Michael Freeman: The Photographer's Eye: Composition and Design for Better Digital Photos
by Gisle Hannemyr
Published: 2010-09-02.
Michael Freeman: The Photo­grapher's Eye: Composition and Design for Better Digital Photos; Focal Press, 2007; USD 19.77; (26 x 24 cm, 192 pages).

(Buy this book at: - US, - UK.)

Back in 1988, photographer Michael Freeman published a legendary book named The Image. After it went out of print, used copies were sold for three figure amounts at auctions. Now, the book has been updated and re-issued by Focal Press. The new edition is called The Photo­grapher's Eye: Composition and Design for Better Digital Photos. The book is in large format and lavishly illustrated with Freeman's own images.

In his introduction, Freeman discusses the conflict between the technical aspects of photography (i.e. mastering the equipment), as opposed to the aspects that shape the photograph through composition and design. He writes:

Most people using a camera for the first time try to master the controls but ignore the ideas. They photograph intuitively, liking or disliking what they see without stopping to think why, and framing the view in the same way. Anyone who does it well is a natural photographer. But knowing in advance why some compositions or certain combinations of colours seem to work better than others, better equips any photographer.

He goes on to say that there seems to be a lot of books on the market that discusses the technical aspects of photography, but no book that teaches composition and design from the photographer's (as opposed to the art critic's) perspective. What Freeman obviously want to do with this book, is to remedy this. He believes that the principles of composition and design in photography, like in any other graphic art, can be thought, and he has written this book to prove this.

It follows that this is not a general photography tutorial aimed at beginners. Freeman sticks to a single subject, described in its sub-title: “Composition and Design for Better Digital Photos”. I know about no other photography book that discusses this subject to the same level of depth as Freeman's book.

The book is illustrated with high quality photos from Freeman's portfolio. There is of course no technical data attached to any of the included photos. Technical details about focal length, ISO, shutter time and aperture is not what this book is about, and Freeman probably regard them as distractions.

Here's another quote from the introduction:

A great deal goes on in the process of making an exposure that is not at all obvious to someone else seeing the result later.

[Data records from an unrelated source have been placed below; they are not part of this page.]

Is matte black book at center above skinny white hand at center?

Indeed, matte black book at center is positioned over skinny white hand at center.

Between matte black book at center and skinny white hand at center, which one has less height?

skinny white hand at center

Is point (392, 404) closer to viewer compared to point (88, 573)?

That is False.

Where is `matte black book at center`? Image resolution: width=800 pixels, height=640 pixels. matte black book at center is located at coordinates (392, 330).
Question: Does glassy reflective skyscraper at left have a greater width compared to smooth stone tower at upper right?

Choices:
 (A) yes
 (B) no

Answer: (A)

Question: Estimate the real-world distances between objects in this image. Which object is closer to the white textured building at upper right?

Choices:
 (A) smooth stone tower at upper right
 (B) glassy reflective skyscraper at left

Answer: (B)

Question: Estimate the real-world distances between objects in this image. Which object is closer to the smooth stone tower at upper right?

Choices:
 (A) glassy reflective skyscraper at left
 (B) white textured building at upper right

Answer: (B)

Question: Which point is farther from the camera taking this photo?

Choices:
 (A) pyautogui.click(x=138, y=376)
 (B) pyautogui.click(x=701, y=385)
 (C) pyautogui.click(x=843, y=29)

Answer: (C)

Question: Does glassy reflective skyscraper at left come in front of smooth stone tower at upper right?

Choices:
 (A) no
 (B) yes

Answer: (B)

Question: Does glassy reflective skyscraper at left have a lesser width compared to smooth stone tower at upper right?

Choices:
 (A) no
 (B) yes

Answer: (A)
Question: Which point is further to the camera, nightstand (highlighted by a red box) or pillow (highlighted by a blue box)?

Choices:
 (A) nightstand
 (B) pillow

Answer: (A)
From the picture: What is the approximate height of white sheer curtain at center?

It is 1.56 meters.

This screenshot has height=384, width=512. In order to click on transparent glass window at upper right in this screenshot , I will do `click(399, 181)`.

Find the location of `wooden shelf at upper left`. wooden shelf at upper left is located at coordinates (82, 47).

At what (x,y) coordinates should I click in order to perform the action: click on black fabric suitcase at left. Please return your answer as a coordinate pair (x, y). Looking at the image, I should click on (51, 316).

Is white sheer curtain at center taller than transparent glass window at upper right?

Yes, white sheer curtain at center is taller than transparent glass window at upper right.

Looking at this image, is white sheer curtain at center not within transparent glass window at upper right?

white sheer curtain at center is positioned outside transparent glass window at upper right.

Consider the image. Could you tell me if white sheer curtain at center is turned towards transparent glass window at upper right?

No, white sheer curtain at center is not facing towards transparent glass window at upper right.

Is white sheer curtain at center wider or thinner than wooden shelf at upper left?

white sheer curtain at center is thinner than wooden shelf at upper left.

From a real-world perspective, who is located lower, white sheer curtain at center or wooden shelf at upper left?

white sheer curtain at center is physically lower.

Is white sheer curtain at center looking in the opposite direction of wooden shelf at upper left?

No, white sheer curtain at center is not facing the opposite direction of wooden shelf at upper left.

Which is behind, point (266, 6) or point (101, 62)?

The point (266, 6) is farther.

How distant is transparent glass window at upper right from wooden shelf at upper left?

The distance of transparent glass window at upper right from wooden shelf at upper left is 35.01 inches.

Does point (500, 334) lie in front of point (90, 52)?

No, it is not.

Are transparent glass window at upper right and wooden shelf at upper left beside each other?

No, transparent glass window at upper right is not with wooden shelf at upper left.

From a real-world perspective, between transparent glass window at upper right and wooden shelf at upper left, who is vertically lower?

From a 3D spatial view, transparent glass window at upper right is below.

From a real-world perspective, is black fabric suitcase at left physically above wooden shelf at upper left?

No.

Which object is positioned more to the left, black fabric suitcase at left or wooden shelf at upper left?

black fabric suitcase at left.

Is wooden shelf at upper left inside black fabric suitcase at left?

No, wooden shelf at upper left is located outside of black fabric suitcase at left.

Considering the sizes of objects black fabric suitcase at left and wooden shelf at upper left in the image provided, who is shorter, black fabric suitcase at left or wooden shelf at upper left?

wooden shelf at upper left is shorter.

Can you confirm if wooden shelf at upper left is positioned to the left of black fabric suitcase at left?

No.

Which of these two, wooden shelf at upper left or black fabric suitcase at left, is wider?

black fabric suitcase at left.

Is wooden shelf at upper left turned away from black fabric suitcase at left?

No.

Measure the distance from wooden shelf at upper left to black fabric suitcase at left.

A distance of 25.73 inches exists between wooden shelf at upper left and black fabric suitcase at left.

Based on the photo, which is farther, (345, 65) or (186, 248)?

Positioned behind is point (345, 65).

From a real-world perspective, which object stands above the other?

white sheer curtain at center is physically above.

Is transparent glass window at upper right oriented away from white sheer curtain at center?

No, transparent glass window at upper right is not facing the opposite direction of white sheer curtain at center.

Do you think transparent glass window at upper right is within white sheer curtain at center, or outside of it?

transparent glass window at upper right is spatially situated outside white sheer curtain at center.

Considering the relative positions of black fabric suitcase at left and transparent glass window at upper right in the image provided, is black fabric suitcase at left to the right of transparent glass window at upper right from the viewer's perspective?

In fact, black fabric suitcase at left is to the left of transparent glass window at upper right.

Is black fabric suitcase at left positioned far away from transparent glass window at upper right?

This will never prevent art critics and historians from supplying their own interpretations, which may be extremely interesting but not necessarily have anything to do with the circumstances and intentions of the photographer. What I will attempt to do here is to show how photographers compose their images, according to their intentions, moods and abilities and how the many skills of organising an image in the viewfinder can be improved and shared.

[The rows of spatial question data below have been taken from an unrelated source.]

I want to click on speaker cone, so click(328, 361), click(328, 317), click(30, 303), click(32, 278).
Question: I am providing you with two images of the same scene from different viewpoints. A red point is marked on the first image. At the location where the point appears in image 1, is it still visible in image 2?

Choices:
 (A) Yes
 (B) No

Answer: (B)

The way he shares those skills should become clear from the a breakdown of the book into its constituent chapters:

  1. The Image Frame. This chapter focuses on the image in a spatial context, including frame shape, stitching, cropping, filling, and placement.
  2. Design Basics. Here Freeman introduces the two most fundamental principles of photography design: Contrast and balance, and how these may be used as narrative tools.
  3. Graphic and Photographic Elements. This chapter discusses the use and placement of fundamental graphic elements, such as horizontal, vertical and diagonal lines, and the fundamental photographic elements, such as blur, focus and exposure.
  4. Composing with Light and Colour. This chapter completes the toolbox available to the photographer, discussing the use of colour and black & white in photography.
  5. Intent. In this chapter Freeman challenges all of the rules introduced in the previous chapters, emphasising that creative photography is not created by following rules, but from having a purpose and vision.
  6. Process. The final chapter goes beyond the elements of composition and design, and introduces the process of capturing a better image. Freeman does not believe great images are just found, but the result of a deliberate and elaborate process.

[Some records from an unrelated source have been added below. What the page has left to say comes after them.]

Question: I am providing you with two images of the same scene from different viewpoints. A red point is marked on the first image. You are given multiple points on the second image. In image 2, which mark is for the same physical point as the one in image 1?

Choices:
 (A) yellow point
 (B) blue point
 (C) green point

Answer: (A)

The images in the book compliment the words well. In addition to the photos, you get diagrams and sketches that illustrate the major points being made about composition and design.

I am very impressed with the images, the text, and the overall presentation of this book. However, I am not totally convinced that reading Freeman's book is all that is required to give me “the photo­grapher's eye”. But it has increased my awareness about photographic composition and the processes that goes into creating a better image. I hope that I shall be able to make some use of that awareness in my own photography.

One of the strengths of Freeman's book is that it goes beyond the theory of design and compositional rules. In the last two chapters, Freeman challenges the reader to look into his or her own intentions, processes and narratives. To tell the truth, I found some of the challenges presented slightly discomforting. But such discomfort is probably necessary if one is serious about doing creative photography.

I think the best way to read this book is in a group, either in a classroom, or just with some photographer friends. By going out in the field and practising the rules and processes described in the book, and discussing the resulting images afterwards in a class or group setting, should be fun and challenging. However, the text is well written and clear, and most photographers will probably also benefit from reading it alone.